Editors, Michele Brittany and Sean Woodard
Contact Email: mummybookproject@mcbrittany
Abstract Deadline: December 15, 2023
Chapter Drafts Deadline: June 15, 2024
The 1999 Universal reboot of The Mummy, starring the indelible duo of Brendan Fraser and Rachel Weisz, remains a tentpole of ’90s popular culture and cinema. Not only did The Mummy launch two sequels, a spin-off series, and a reboot, but it has lived on as a cult film, loved by fans for its mixture of horror, action/adventure, and humor. The film has also developed a strong meme culture on social media — one of the most viral examples contains a photo of a car bumper sticker proclaiming: “Honk if you’d rather be watching the 1999 cinematic masterpiece ‘The Mummy’ starring Brendan Fraser and Rachel Weisz.”
While academic research has been focused on various releases of The Mummy (1932, 1959, 1999, and 2017), there has not been a singular scholarly text devoted to the film franchise. The recent “Brenaissance” in Fraser’s film career and the film’s anticipated 25th anniversary in 2024 make it an appropriate time to celebrate and re-evaluate the film.
The purpose of this edited collection is to place The Mummy into a cultural and theoretical context, as well as critically analyze the franchise, its connections to other genre films, and its continued influence.
We seek proposals for chapters that approach the subject matter with theoretical concepts that will appropriately meet the rigorous expectations of an academic work, but through a prose style that shall be accessible for both an academic audience and a general readership.
Topics may include, but are not limited to:
- Resurgent interest in Brendan Fraser/”Brenaissance”
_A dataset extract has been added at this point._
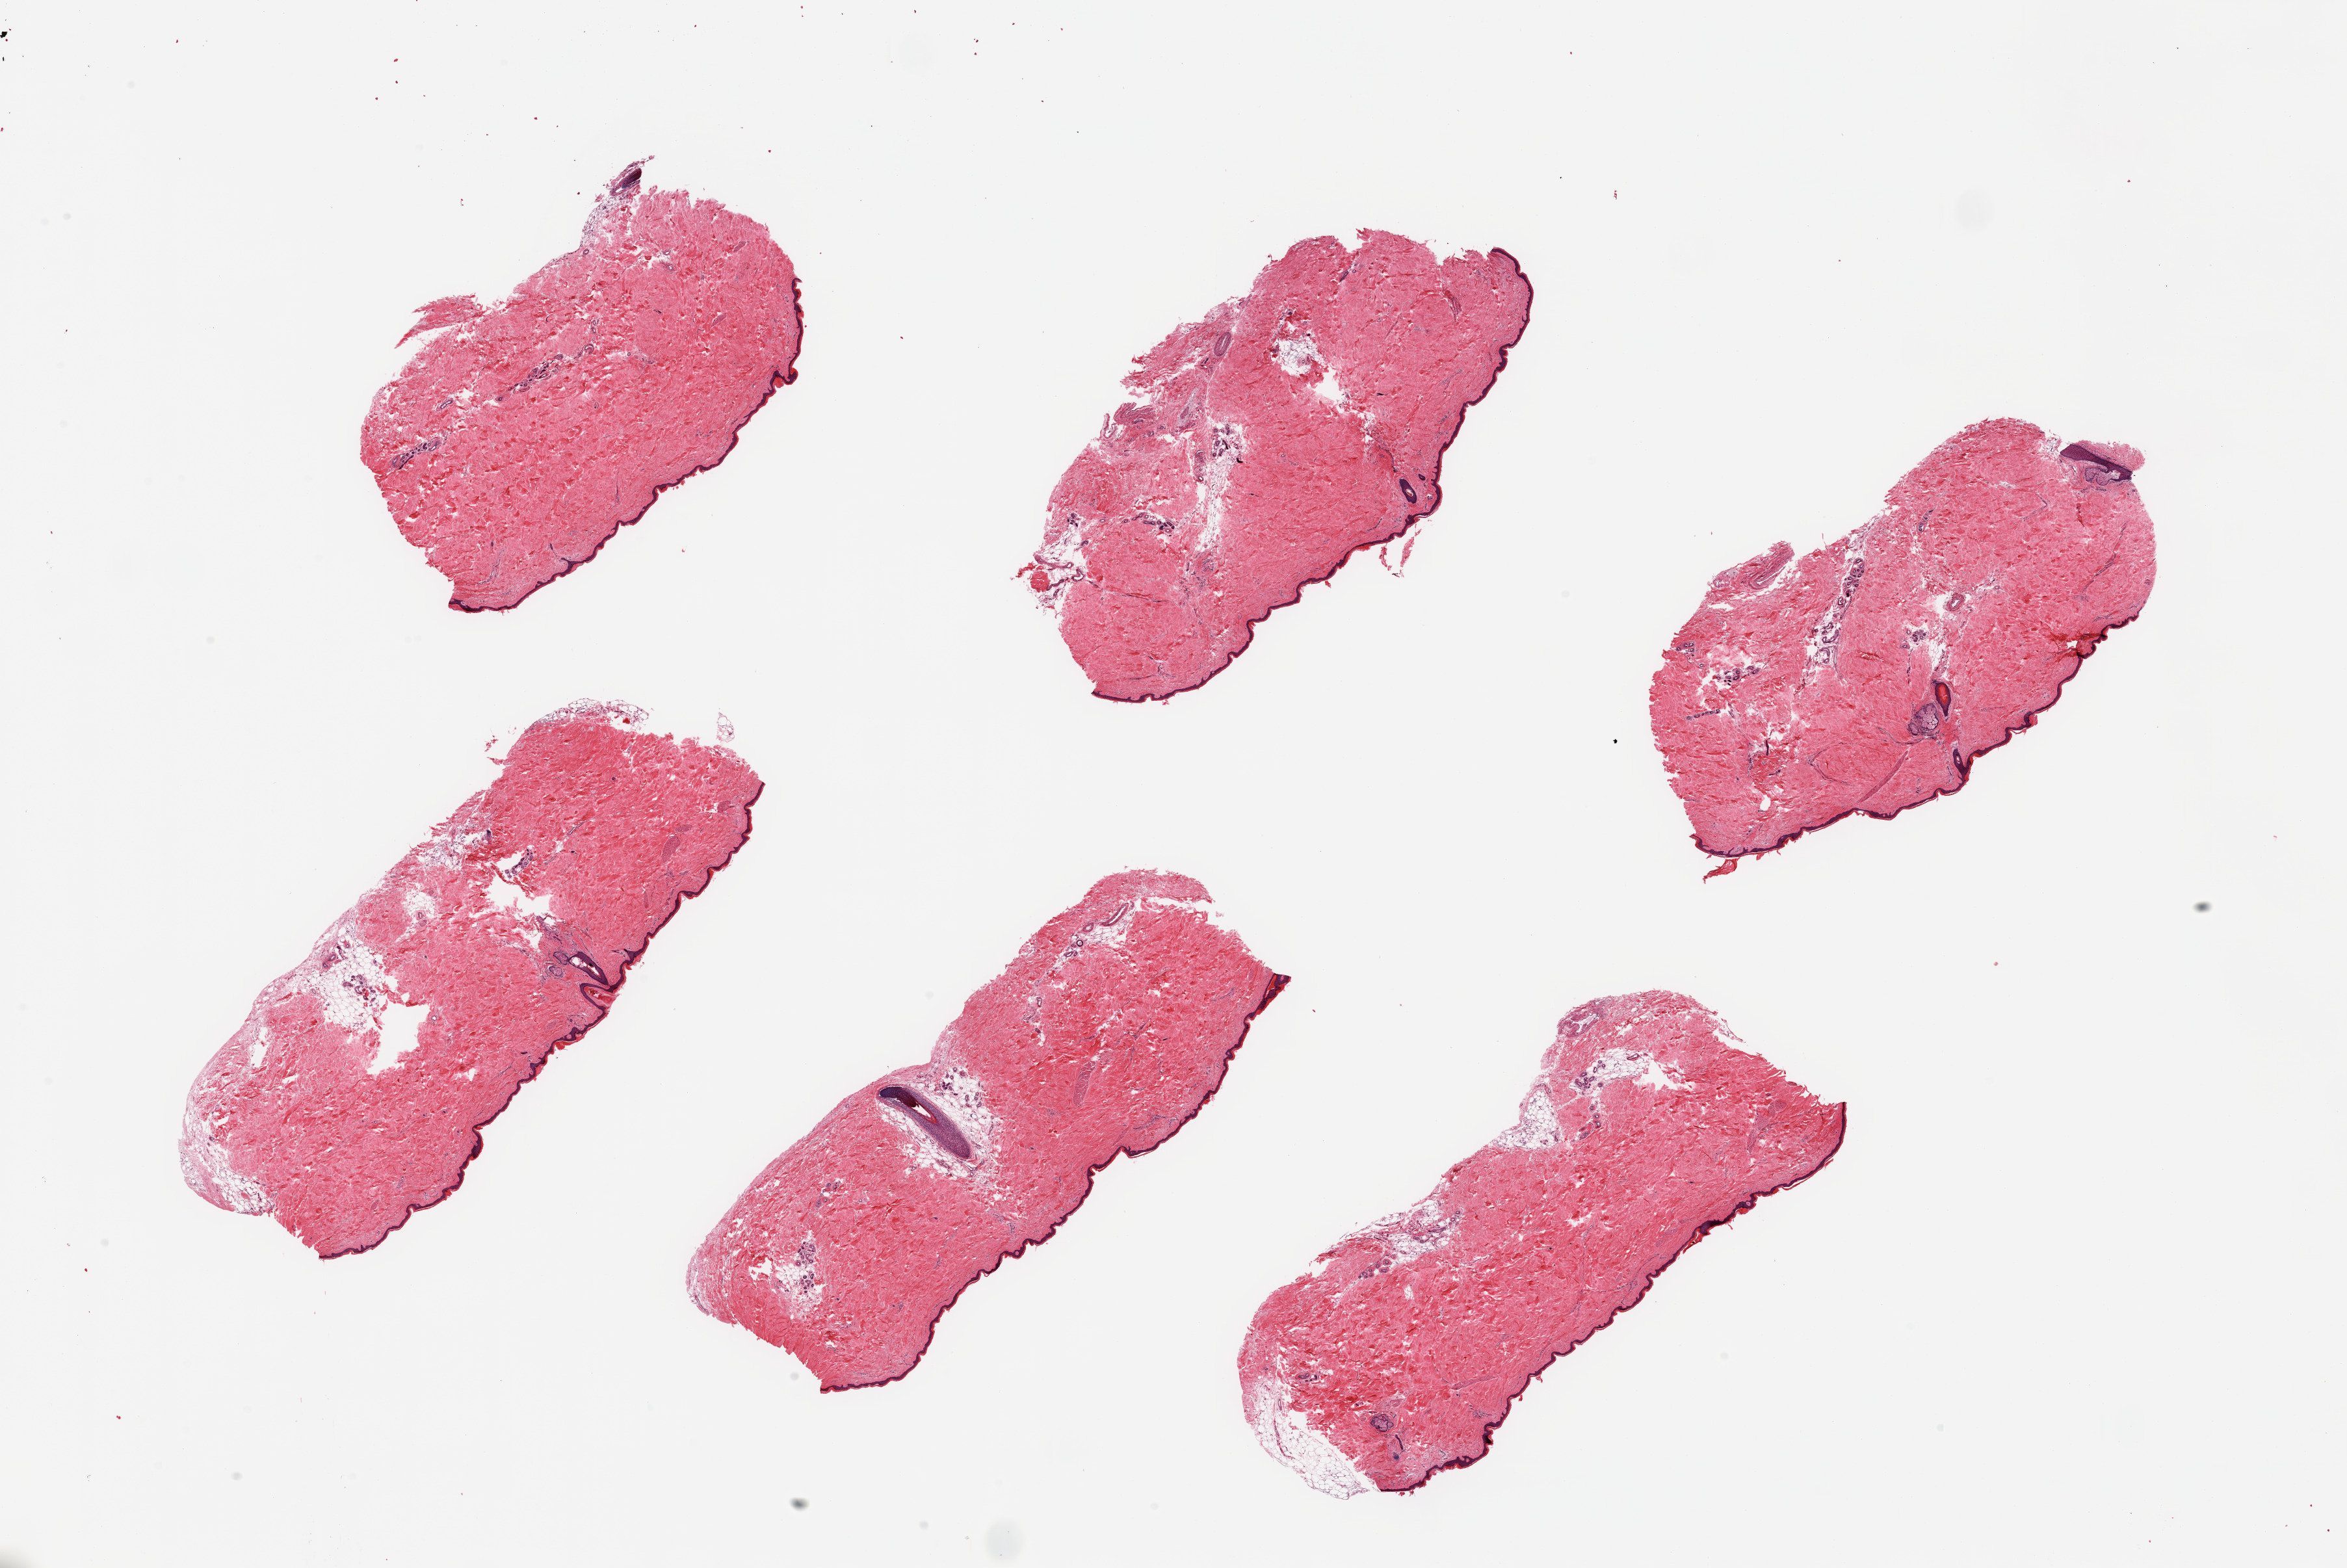
Whole-slide image, H&E stain — shown as a low-resolution overview of the whole scanned area (about 28.5 x 19.1 mm, slide scanned at 20x), PAXgene-fixed paraffin-embedded (PFPE) section, section of skin of lower leg (target tissue), donor tissue sample. Donor: male.
Reviewer comment on this tissue sample: 6 pieces, no dermal fat; squamous epithelium is ~30 microns.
- Stephen Sommers as an auteur
- Representation of Egypt in popular culture and early filmic representation
- Eastern mythology/culture/religion
- Exoticism of non-western cultures
- Post/De-colonialism
- Heroic representation
- Body horror
- Eco-horror/Ecocriticism
- Gender representation
- Toxic depictions in film
- Queer/LGBTQ+ representation
- Meme/GIF culture
- Psychoanalysis
- Generational nostalgia
- Element of music/film scoring
- Genre hybridity
- Film cycles/reboots/retcons (such as The Scorpion King, The Mummy animated series, Universal Classic Monsters, Hammer Studios, Dark Universe, etc.) and related adventure/archaeological-driven films (such as Ark of the Sun God, The Sphinx, The Librarian franchise, etc.)
Please send abstracts of 300 – 500 words with a working title and five (5) keywords, accompanied by a short third-person author bio (100 words max), to mummybookproject@gmail.com as a Word document. Final essays should be 6,000 – 8,000 words in length, including endnotes and bibliography, and be formatted according to the Chicago Manual of Style, 17th edition. The collection is being considered by a leading academic press.
Proposed Timeline
- October 1, 2023 through December 15, 2023 — Call for Papers
- January 15, 2024 — Notification of abstract acceptances sent to authors
- January 15, 2024 through June 15, 2024 — Book chapters drafting period
- June 15, 2024 through July 15, 2024 — Initial editorial review of submitted chapter drafts
- August 1, 2024 through October 1, 2024 — Double-blind peer review period
- October 1, 2024 through November 15, 2024 — Contributor revision period
- December 1, 2024 — Final editorial acceptance decisions
- December 1, 2024 through January 15, 2025 — Layout design, indexing, and proofing stage
- January 16, 2025 through February 15, 2025 — Copies of chapter proofs sent to contributors for copyediting review
- March 1, 2025 — Final manuscript submitted in hard copy and digital formats to publisher
Editor bios:
Michele Brittany is a writer, editor, podcaster, and artist. She edited James Bond and Popular Cultureand the Bram Stoker Award-nominated Horror in Space: Critical Essays on a Film Subgenre. She co-edited Horror Literature from Gothic to Post-Modern: Critical Essays and co-hosts H. P. Lovecast podcast with Nicholas Diak. She lives in Glendale, Arizona.
Sean Woodard (MA | MFA) is a PhD candidate in English at University of Texas at Arlington. He also serves as the Assistant Editor for Global Insight: A Journal of Critical Human Science and Cultureand the Film Editor for Drunk Monkeys. He has contributed chapters to the edited collections Journeys Into Terror: Essays from the Cinematic Intersection of Travel and Horrorand Bloodstained Narratives: The Giallo Film in Italy and Abroad. His research interests include horror cinema, the American West, psychoanalysis, fairy tales, and film scoring.